EXERCISE DIRECTIONS: Reproduce every line of the items below without any changes.

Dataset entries

--- begin ---

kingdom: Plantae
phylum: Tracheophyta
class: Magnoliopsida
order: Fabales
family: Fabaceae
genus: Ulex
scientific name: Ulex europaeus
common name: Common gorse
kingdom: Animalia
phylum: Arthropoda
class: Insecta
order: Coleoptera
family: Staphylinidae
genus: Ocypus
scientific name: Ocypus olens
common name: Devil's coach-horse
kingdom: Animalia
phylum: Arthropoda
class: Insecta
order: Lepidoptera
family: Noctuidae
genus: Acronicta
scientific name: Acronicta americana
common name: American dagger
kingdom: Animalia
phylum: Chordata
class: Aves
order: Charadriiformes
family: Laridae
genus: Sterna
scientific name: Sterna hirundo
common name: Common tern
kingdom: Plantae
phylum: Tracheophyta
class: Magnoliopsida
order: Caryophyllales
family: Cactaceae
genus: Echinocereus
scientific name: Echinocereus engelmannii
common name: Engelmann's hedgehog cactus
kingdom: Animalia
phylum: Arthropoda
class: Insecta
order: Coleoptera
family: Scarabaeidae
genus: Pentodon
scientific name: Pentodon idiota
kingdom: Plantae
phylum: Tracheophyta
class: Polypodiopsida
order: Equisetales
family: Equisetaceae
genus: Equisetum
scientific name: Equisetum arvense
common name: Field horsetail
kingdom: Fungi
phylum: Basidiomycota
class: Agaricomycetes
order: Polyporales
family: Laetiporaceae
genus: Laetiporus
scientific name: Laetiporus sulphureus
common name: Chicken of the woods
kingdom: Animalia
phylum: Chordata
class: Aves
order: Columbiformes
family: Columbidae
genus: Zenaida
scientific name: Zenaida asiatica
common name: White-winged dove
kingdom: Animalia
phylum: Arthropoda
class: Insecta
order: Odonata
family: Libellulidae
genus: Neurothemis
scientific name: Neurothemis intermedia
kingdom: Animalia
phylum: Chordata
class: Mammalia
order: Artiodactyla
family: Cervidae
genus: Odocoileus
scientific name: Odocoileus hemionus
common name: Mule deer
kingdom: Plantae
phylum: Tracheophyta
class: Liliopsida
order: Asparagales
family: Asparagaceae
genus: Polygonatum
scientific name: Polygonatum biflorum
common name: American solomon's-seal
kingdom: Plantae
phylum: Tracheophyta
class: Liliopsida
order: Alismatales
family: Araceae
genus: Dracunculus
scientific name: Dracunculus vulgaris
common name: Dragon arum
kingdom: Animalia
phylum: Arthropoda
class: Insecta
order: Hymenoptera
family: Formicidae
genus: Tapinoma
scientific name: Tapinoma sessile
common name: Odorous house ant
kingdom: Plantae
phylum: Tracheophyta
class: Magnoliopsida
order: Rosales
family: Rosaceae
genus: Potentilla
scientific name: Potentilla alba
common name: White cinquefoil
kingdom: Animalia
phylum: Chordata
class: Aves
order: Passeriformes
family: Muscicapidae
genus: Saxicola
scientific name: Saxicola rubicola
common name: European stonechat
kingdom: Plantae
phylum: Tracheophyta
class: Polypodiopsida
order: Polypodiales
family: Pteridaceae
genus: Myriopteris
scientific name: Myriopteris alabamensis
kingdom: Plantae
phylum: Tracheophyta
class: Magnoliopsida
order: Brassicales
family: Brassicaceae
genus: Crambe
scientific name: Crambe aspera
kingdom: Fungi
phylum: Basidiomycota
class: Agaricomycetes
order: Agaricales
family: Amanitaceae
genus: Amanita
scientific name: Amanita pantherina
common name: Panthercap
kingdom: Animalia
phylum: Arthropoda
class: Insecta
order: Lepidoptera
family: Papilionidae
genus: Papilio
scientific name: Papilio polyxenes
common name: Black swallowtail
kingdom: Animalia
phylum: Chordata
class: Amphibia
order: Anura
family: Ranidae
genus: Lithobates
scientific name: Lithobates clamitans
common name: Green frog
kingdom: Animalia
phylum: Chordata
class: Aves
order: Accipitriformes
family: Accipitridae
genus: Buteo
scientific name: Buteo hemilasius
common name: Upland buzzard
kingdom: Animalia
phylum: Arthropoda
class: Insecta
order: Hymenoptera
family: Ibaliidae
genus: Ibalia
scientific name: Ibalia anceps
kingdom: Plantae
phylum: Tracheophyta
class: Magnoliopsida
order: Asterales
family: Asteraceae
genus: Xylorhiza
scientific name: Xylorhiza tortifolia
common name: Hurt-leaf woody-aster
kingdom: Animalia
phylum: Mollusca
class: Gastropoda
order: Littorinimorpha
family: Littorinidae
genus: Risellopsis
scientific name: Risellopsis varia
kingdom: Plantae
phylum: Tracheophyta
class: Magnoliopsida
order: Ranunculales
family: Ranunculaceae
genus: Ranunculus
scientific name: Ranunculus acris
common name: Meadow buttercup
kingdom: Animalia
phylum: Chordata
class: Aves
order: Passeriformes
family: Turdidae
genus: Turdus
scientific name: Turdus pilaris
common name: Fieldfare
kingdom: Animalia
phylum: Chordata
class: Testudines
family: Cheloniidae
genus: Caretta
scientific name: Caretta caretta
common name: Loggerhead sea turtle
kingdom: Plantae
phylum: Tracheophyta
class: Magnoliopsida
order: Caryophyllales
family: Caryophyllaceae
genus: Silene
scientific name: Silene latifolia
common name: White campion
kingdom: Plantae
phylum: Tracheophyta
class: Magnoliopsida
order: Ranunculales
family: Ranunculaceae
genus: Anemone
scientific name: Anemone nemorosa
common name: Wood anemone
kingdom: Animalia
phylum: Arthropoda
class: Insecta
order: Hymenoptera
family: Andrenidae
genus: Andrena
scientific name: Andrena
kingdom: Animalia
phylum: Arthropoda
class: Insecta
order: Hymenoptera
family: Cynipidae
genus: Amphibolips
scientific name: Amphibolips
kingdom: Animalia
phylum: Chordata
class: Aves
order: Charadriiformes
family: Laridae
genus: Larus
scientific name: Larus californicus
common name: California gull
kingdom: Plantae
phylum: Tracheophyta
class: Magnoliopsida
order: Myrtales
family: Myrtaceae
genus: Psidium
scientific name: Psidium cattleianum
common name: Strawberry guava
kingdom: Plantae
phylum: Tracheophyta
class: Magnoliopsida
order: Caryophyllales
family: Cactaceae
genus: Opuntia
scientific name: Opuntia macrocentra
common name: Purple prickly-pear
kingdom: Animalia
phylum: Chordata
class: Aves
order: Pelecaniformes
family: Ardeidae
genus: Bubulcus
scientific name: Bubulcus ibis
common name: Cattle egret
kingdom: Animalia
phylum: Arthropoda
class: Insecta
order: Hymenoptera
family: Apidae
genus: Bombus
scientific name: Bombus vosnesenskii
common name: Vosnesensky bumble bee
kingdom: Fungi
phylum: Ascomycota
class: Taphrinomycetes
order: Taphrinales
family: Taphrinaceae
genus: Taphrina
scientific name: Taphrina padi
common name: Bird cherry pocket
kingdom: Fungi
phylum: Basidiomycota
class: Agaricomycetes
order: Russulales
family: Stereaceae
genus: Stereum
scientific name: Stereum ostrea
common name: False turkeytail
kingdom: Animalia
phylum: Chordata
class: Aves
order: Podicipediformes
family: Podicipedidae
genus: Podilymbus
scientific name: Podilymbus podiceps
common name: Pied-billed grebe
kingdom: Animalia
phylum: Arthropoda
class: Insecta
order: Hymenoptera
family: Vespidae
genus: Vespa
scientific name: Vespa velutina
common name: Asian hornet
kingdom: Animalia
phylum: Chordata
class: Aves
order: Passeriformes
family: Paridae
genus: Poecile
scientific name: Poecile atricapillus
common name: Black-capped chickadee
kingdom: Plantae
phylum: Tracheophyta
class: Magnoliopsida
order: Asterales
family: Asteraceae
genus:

--- end ---

RESULT BELOW:
kingdom: Plantae
phylum: Tracheophyta
class: Magnoliopsida
order: Fabales
family: Fabaceae
genus: Ulex
scientific name: Ulex europaeus
common name: Common gorse
kingdom: Animalia
phylum: Arthropoda
class: Insecta
order: Coleoptera
family: Staphylinidae
genus: Ocypus
scientific name: Ocypus olens
common name: Devil's coach-horse
kingdom: Animalia
phylum: Arthropoda
class: Insecta
order: Lepidoptera
family: Noctuidae
genus: Acronicta
scientific name: Acronicta americana
common name: American dagger
kingdom: Animalia
phylum: Chordata
class: Aves
order: Charadriiformes
family: Laridae
genus: Sterna
scientific name: Sterna hirundo
common name: Common tern
kingdom: Plantae
phylum: Tracheophyta
class: Magnoliopsida
order: Caryophyllales
family: Cactaceae
genus: Echinocereus
scientific name: Echinocereus engelmannii
common name: Engelmann's hedgehog cactus
kingdom: Animalia
phylum: Arthropoda
class: Insecta
order: Coleoptera
family: Scarabaeidae
genus: Pentodon
scientific name: Pentodon idiota
kingdom: Plantae
phylum: Tracheophyta
class: Polypodiopsida
order: Equisetales
family: Equisetaceae
genus: Equisetum
scientific name: Equisetum arvense
common name: Field horsetail
kingdom: Fungi
phylum: Basidiomycota
class: Agaricomycetes
order: Polyporales
family: Laetiporaceae
genus: Laetiporus
scientific name: Laetiporus sulphureus
common name: Chicken of the woods
kingdom: Animalia
phylum: Chordata
class: Aves
order: Columbiformes
family: Columbidae
genus: Zenaida
scientific name: Zenaida asiatica
common name: White-winged dove
kingdom: Animalia
phylum: Arthropoda
class: Insecta
order: Odonata
family: Libellulidae
genus: Neurothemis
scientific name: Neurothemis intermedia
kingdom: Animalia
phylum: Chordata
class: Mammalia
order: Artiodactyla
family: Cervidae
genus: Odocoileus
scientific name: Odocoileus hemionus
common name: Mule deer
kingdom: Plantae
phylum: Tracheophyta
class: Liliopsida
order: Asparagales
family: Asparagaceae
genus: Polygonatum
scientific name: Polygonatum biflorum
common name: American solomon's-seal
kingdom: Plantae
phylum: Tracheophyta
class: Liliopsida
order: Alismatales
family: Araceae
genus: Dracunculus
scientific name: Dracunculus vulgaris
common name: Dragon arum
kingdom: Animalia
phylum: Arthropoda
class: Insecta
order: Hymenoptera
family: Formicidae
genus: Tapinoma
scientific name: Tapinoma sessile
common name: Odorous house ant
kingdom: Plantae
phylum: Tracheophyta
class: Magnoliopsida
order: Rosales
family: Rosaceae
genus: Potentilla
scientific name: Potentilla alba
common name: White cinquefoil
kingdom: Animalia
phylum: Chordata
class: Aves
order: Passeriformes
family: Muscicapidae
genus: Saxicola
scientific name: Saxicola rubicola
common name: European stonechat
kingdom: Plantae
phylum: Tracheophyta
class: Polypodiopsida
order: Polypodiales
family: Pteridaceae
genus: Myriopteris
scientific name: Myriopteris alabamensis
kingdom: Plantae
phylum: Tracheophyta
class: Magnoliopsida
order: Brassicales
family: Brassicaceae
genus: Crambe
scientific name: Crambe aspera
kingdom: Fungi
phylum: Basidiomycota
class: Agaricomycetes
order: Agaricales
family: Amanitaceae
genus: Amanita
scientific name: Amanita pantherina
common name: Panthercap
kingdom: Animalia
phylum: Arthropoda
class: Insecta
order: Lepidoptera
family: Papilionidae
genus: Papilio
scientific name: Papilio polyxenes
common name: Black swallowtail
kingdom: Animalia
phylum: Chordata
class: Amphibia
order: Anura
family: Ranidae
genus: Lithobates
scientific name: Lithobates clamitans
common name: Green frog
kingdom: Animalia
phylum: Chordata
class: Aves
order: Accipitriformes
family: Accipitridae
genus: Buteo
scientific name: Buteo hemilasius
common name: Upland buzzard
kingdom: Animalia
phylum: Arthropoda
class: Insecta
order: Hymenoptera
family: Ibaliidae
genus: Ibalia
scientific name: Ibalia anceps
kingdom: Plantae
phylum: Tracheophyta
class: Magnoliopsida
order: Asterales
family: Asteraceae
genus: Xylorhiza
scientific name: Xylorhiza tortifolia
common name: Hurt-leaf woody-aster
kingdom: Animalia
phylum: Mollusca
class: Gastropoda
order: Littorinimorpha
family: Littorinidae
genus: Risellopsis
scientific name: Risellopsis varia
kingdom: Plantae
phylum: Tracheophyta
class: Magnoliopsida
order: Ranunculales
family: Ranunculaceae
genus: Ranunculus
scientific name: Ranunculus acris
common name: Meadow buttercup
kingdom: Animalia
phylum: Chordata
class: Aves
order: Passeriformes
family: Turdidae
genus: Turdus
scientific name: Turdus pilaris
common name: Fieldfare
kingdom: Animalia
phylum: Chordata
class: Testudines
family: Cheloniidae
genus: Caretta
scientific name: Caretta caretta
common name: Loggerhead sea turtle
kingdom: Plantae
phylum: Tracheophyta
class: Magnoliopsida
order: Caryophyllales
family: Caryophyllaceae
genus: Silene
scientific name: Silene latifolia
common name: White campion
kingdom: Plantae
phylum: Tracheophyta
class: Magnoliopsida
order: Ranunculales
family: Ranunculaceae
genus: Anemone
scientific name: Anemone nemorosa
common name: Wood anemone
kingdom: Animalia
phylum: Arthropoda
class: Insecta
order: Hymenoptera
family: Andrenidae
genus: Andrena
scientific name: Andrena
kingdom: Animalia
phylum: Arthropoda
class: Insecta
order: Hymenoptera
family: Cynipidae
genus: Amphibolips
scientific name: Amphibolips
kingdom: Animalia
phylum: Chordata
class: Aves
order: Charadriiformes
family: Laridae
genus: Larus
scientific name: Larus californicus
common name: California gull
kingdom: Plantae
phylum: Tracheophyta
class: Magnoliopsida
order: Myrtales
family: Myrtaceae
genus: Psidium
scientific name: Psidium cattleianum
common name: Strawberry guava
kingdom: Plantae
phylum: Tracheophyta
class: Magnoliopsida
order: Caryophyllales
family: Cactaceae
genus: Opuntia
scientific name: Opuntia macrocentra
common name: Purple prickly-pear
kingdom: Animalia
phylum: Chordata
class: Aves
order: Pelecaniformes
family: Ardeidae
genus: Bubulcus
scientific name: Bubulcus ibis
common name: Cattle egret
kingdom: Animalia
phylum: Arthropoda
class: Insecta
order: Hymenoptera
family: Apidae
genus: Bombus
scientific name: Bombus vosnesenskii
common name: Vosnesensky bumble bee
kingdom: Fungi
phylum: Ascomycota
class: Taphrinomycetes
order: Taphrinales
family: Taphrinaceae
genus: Taphrina
scientific name: Taphrina padi
common name: Bird cherry pocket
kingdom: Fungi
phylum: Basidiomycota
class: Agaricomycetes
order: Russulales
family: Stereaceae
genus: Stereum
scientific name: Stereum ostrea
common name: False turkeytail
kingdom: Animalia
phylum: Chordata
class: Aves
order: Podicipediformes
family: Podicipedidae
genus: Podilymbus
scientific name: Podilymbus podiceps
common name: Pied-billed grebe
kingdom: Animalia
phylum: Arthropoda
class: Insecta
order: Hymenoptera
family: Vespidae
genus: Vespa
scientific name: Vespa velutina
common name: Asian hornet
kingdom: Animalia
phylum: Chordata
class: Aves
order: Passeriformes
family: Paridae
genus: Poecile
scientific name: Poecile atricapillus
common name: Black-capped chickadee
kingdom: Plantae
phylum: Tracheophyta
class: Magnoliopsida
order: Asterales
family: Asteraceae
genus:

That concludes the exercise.